Bizler bu hâdisenin hüznünü yaşarken, aynı acıların bir daha tekrarlanmaması için; Muharrem’i doğru okuyup anlamaya, müspet sonuçlar çıkararak ibret almaya ve yüce Rabbimizin; “Allah’a ve Rasûlüne itaat edin. Birbirinizle çekişmeyin.
Sonra gevşersiniz ve gücünüz, devletiniz elden gider...”5 emrine uygun hareket etmeye her zamankinden daha çok muhtacız.

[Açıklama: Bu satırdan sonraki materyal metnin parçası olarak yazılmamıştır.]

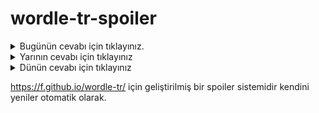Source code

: # wordle-tr-spoiler

<details>
  <summary>Bugünün cevabı için tıklayınız.</summary>
  <br>
    <b> baliğ </b>
</details>

<details>
  <summary>Yarının cevabı için tıklayınız</summary>
  <br>
   <b> yılan </b>
</details>

<details>
  <summary>Dünün cevabı için tıklayınız </summary>
  <br>
  <b> ütülü </b>
</details>

https://f.github.io/wordle-tr/ için geliştirilmiş bir spoiler sistemidir kendini yeniler otomatik olarak.

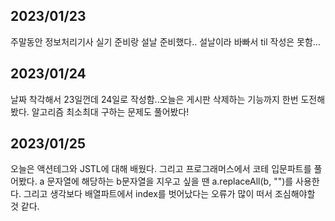 ## 2023/01/23
주말동안 정보처리기사 실기 준비랑 설날 준비했다.. 설날이라 바빠서 til 작성은 못함...

## 2023/01/24
날짜 착각해서 23일껀데 24일로 작성함..오늘은 게시판 삭제하는 기능까지 한번 도전해봤다. 알고리즘 최소최대 구하는 문제도 풀어봤다!

## 2023/01/25
오늘은 액션테그와 JSTL에 대해 배웠다. 그리고 프로그래머스에서 코테 입문파트를 풀어봤다. a 문자열에 해당하는 b문자열을 지우고 싶을 땐 a.replaceAll(b, "")를 사용한다. 그리고 생각보다 배열파트에서 index를 벗어났다는 오류가 많이 떠서 조심해야할 것 같다.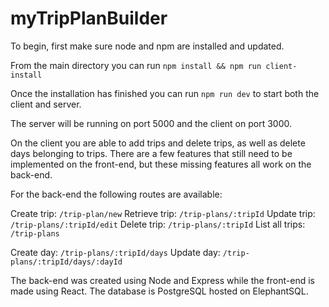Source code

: # myTripPlanBuilder

To begin, first make sure node and npm are installed and updated.

From the main directory you can run `npm install && npm run client-install`

Once the installation has finished you can run `npm run dev` to start both the client and server.

The server will be running on port 5000 and the client on port 3000.

On the client you are able to add trips and delete trips, as well as delete days belonging to trips. There are a few features that still need to be implemented on the front-end, but these missing features all work on the back-end.

For the back-end the following routes are available:

Create trip: `/trip-plan/new`
Retrieve trip: `/trip-plans/:tripId`
Update trip: `/trip-plans/:tripId/edit`
Delete trip: `/trip-plans/:tripId`
List all trips: `/trip-plans`

Create day: `/trip-plans/:tripId/days`
Update day: `/trip-plans/:tripId/days/:dayId`

The back-end was created using Node and Express while the front-end is made using React. The database is PostgreSQL hosted on ElephantSQL.

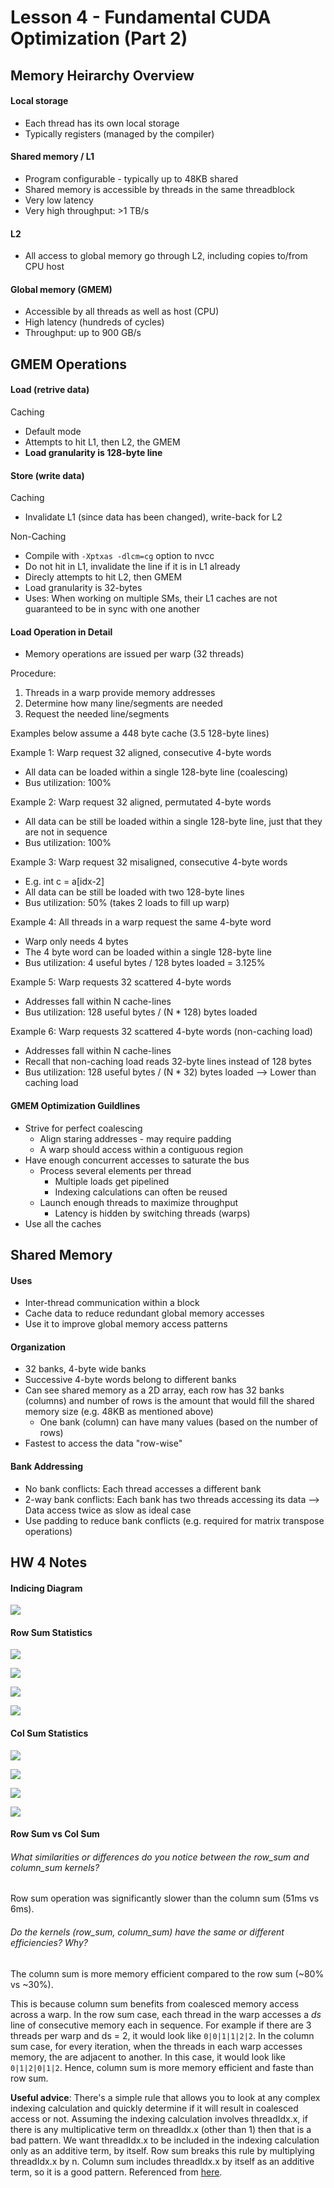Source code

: # Lesson 4 - Fundamental CUDA Optimization (Part 2)

## Memory Heirarchy Overview

#### Local storage
- Each thread has its own local storage
- Typically registers (managed by the compiler)

#### Shared memory / L1
- Program configurable - typically up to 48KB shared
- Shared memory is accessible by threads in the same threadblock
- Very low latency
- Very high throughput: >1 TB/s

#### L2
- All access to global memory go through L2, including copies to/from CPU host

#### Global memory (GMEM)
- Accessible by all threads as well as host (CPU)
- High latency (hundreds of cycles)
- Throughput: up to 900 GB/s

## GMEM Operations

#### Load (retrive data)

Caching
- Default mode
- Attempts to hit L1, then L2, the GMEM
- **Load granularity is 128-byte line**

#### Store (write data)

Caching
- Invalidate L1 (since data has been changed), write-back for L2

Non-Caching
- Compile with `-Xptxas -dlcm=cg` option to nvcc
- Do not hit in L1, invalidate the line if it is in L1 already
- Direcly attempts to hit L2, then GMEM
- Load granularity is 32-bytes
- Uses: When working on multiple SMs, their L1 caches are not guaranteed to be in sync with one another

#### Load Operation in Detail

- Memory operations are issued per warp (32 threads)

Procedure:
1. Threads in a warp provide memory addresses
2. Determine how many line/segments are needed
3. Request the needed line/segments

Examples below assume a 448 byte cache (3.5 128-byte lines)

Example 1: Warp request 32 aligned, consecutive 4-byte words
- All data can be loaded within a single 128-byte line (coalescing)
- Bus utilization: 100%

Example 2: Warp request 32 aligned, permutated 4-byte words
- All data can be still be loaded within a single 128-byte line, just that they are not in sequence
- Bus utilization: 100%

Example 3: Warp request 32 misaligned, consecutive 4-byte words
- E.g. int c = a[idx-2]
- All data can be still be loaded with two 128-byte lines
- Bus utilization: 50% (takes 2 loads to fill up warp)

Example 4: All threads in a warp request the same 4-byte word
- Warp only needs 4 bytes
- The 4 byte word can be loaded within a single 128-byte line
- Bus utilization: 4 useful bytes / 128 bytes loaded = 3.125%

Example 5: Warp requests 32 scattered 4-byte words
- Addresses fall within N cache-lines
- Bus utilization: 128 useful bytes / (N * 128) bytes loaded

Example 6: Warp requests 32 scattered 4-byte words (non-caching load)
- Addresses fall within N cache-lines
- Recall that non-caching load reads 32-byte lines instead of 128 bytes
- Bus utilization: 128 useful bytes / (N * 32) bytes loaded --> Lower than caching load

#### GMEM Optimization Guildlines

- Strive for perfect coalescing
  - Align staring addresses - may require padding
  - A warp should access within a contiguous region
- Have enough concurrent accesses to saturate the bus
  - Process several elements per thread
    - Multiple loads get pipelined
    - Indexing calculations can often be reused
  - Launch enough threads to maximize throughput
    - Latency is hidden by switching threads (warps)
- Use all the caches

## Shared Memory

#### Uses

- Inter-thread communication within a block
- Cache data to reduce redundant global memory accesses
- Use it to improve global memory access patterns

#### Organization

- 32 banks, 4-byte wide banks
- Successive 4-byte words belong to different banks
- Can see shared memory as a 2D array, each row has 32 banks (columns) and number of rows is the amount that would fill the shared memory size (e.g. 48KB as mentioned above)
  - One bank (column) can have many values (based on the number of rows)
- Fastest to access the data "row-wise"

#### Bank Addressing

- No bank conflicts: Each thread accesses a different bank
- 2-way bank conflicts: Each bank has two threads accessing its data --> Data access twice as slow as ideal case
- Use padding to reduce bank conflicts (e.g. required for matrix transpose operations)

## HW 4 Notes

#### Indicing Diagram

![](./diagrams/matrix_sum.png)

#### Row Sum Statistics

![](./diagrams/row_properties.png)

![](./diagrams/row_memory_utilization.png)

![](./diagrams/row_memory_bandwidth.png)

![](./diagrams/row_memory_statistics.png)


#### Col Sum Statistics

![](./diagrams/col_properties.png)

![](./diagrams/col_memory_utilization.png)

![](./diagrams/col_memory_bandwidth.png)

![](./diagrams/col_memory_statistics.png)

#### Row Sum vs Col Sum

###### What similarities or differences do you notice between the *row_sum* and *column_sum* kernels?

Row sum operation was significantly slower than the column sum (51ms vs 6ms).

###### Do the kernels (*row_sum*, *column_sum*) have the same or different efficiencies? Why?

The column sum is more memory efficient compared to the row sum (~80% vs ~30%).

This is because column sum benefits from coalesced memory access across a warp. In the row sum case, each thread in the warp accesses a *ds* line of consecutive memory each in sequence. For example if there are 3 threads per warp and ds = 2, it would look like `0|0|1|1|2|2`. In the column sum case, for every iteration, when the threads in each warp accesses memory, the are adjacent to another. In this case, it would look like `0|1|2|0|1|2`. Hence, column sum is more memory efficient and faste than row sum.

**Useful advice**:
There's a simple rule that allows you to look at any complex indexing calculation and quickly determine if it will result in coalesced access or not. Assuming the indexing calculation involves threadIdx.x, if there is any multiplicative term on threadIdx.x (other than 1) then that is a bad pattern. We want threadIdx.x to be included in the indexing calculation only as an additive term, by itself. Row sum breaks this rule by multiplying threadIdx.x by n. Column sum includes threadIdx.x by itself as an additive term, so it is a good pattern. Referenced from [here](https://stackoverflow.com/questions/58780710/dont-understand-why-column-addition-faster-than-row-in-cuda#:~:text=Your%20column%2Dsumming%20case%20allows,row%20summing%20case%20breaks%20this.).

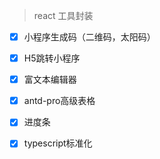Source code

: > react 工具封装

- [x] 小程序生成码（二维码，太阳码）
- [x] H5跳转小程序
- [x] 富文本编辑器
- [x] antd-pro高级表格
- [x] 进度条
- [x] typescript标准化

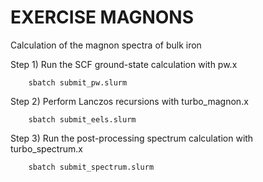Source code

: EXERCISE MAGNONS
=================================================
Calculation of the magnon spectra of bulk iron


Step 1) Run the SCF ground-state calculation with pw.x

        sbatch submit_pw.slurm

Step 2) Perform Lanczos recursions with turbo_magnon.x

        sbatch submit_eels.slurm

Step 3) Run the post-processing spectrum calculation with turbo_spectrum.x

        sbatch submit_spectrum.slurm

Muharrem ayını; Hz. Hüseyin’in uğrunda canını feda ettiği hak, adalet, rahmet, merhamet, müsamaha ve şefkat duygularının yeniden ihyâsı ve Müslümanların muhabbet, kardeşlik ve beraberlik duygularının güçlenmesi için fırsat bilmeliyiz.
Nitekim Muharrem ayında yaşattığımız aşure geleneğimiz birlik ve beraberliğimizin, kaynaşma, paylaşma ve dayanışmamızın bir simgesidir. Tıpkı aşure aşında bir araya gelen farklı nimetlerin aynı ortak tada katkı sağlamaları gibi, milletimiz asırlardır sürdürdüğü gelenekle bugün de birlikte yaşamanın gereği olarak sevinç ve kederi, muhabbet ve meşakkati paylaşmaya devam etmektedir.
Bu vesileyle, Rahmet Peygamberi’nin çiçeği, cennet gençlerinin seyyidi, ümmetin gözbebeği Hz. Hüseyin Efendimizi ve bütün şehitlerimizi rahmet, minnet, şükran ve tazîm ile yâd ediyoruz.
Ehl-i Beyt-i Mustafâ'nın muhabbetinin her daim yüreklerimizde bâki kalmasını, onlardan bize miras kalan insanî ve ahlakî erdemlerin zihin ve gönül dünyamızı tezyîn etmesini, bu değerler etrafında kenetlenen sevgi ve bağlılığımızın perçinlenmesini Yüce Rabbimizden diliyoruz.
Hazırlayan: Hutbe komisyonu
1. Müslim, “Sıyâm”, 202.
2. Buhârî, Tefsir, 2.
3. Müslim, “Sıyâm”, 202. 4 İbn Mâce, Sunne, 11/4. 5 Enfâl, 8/46.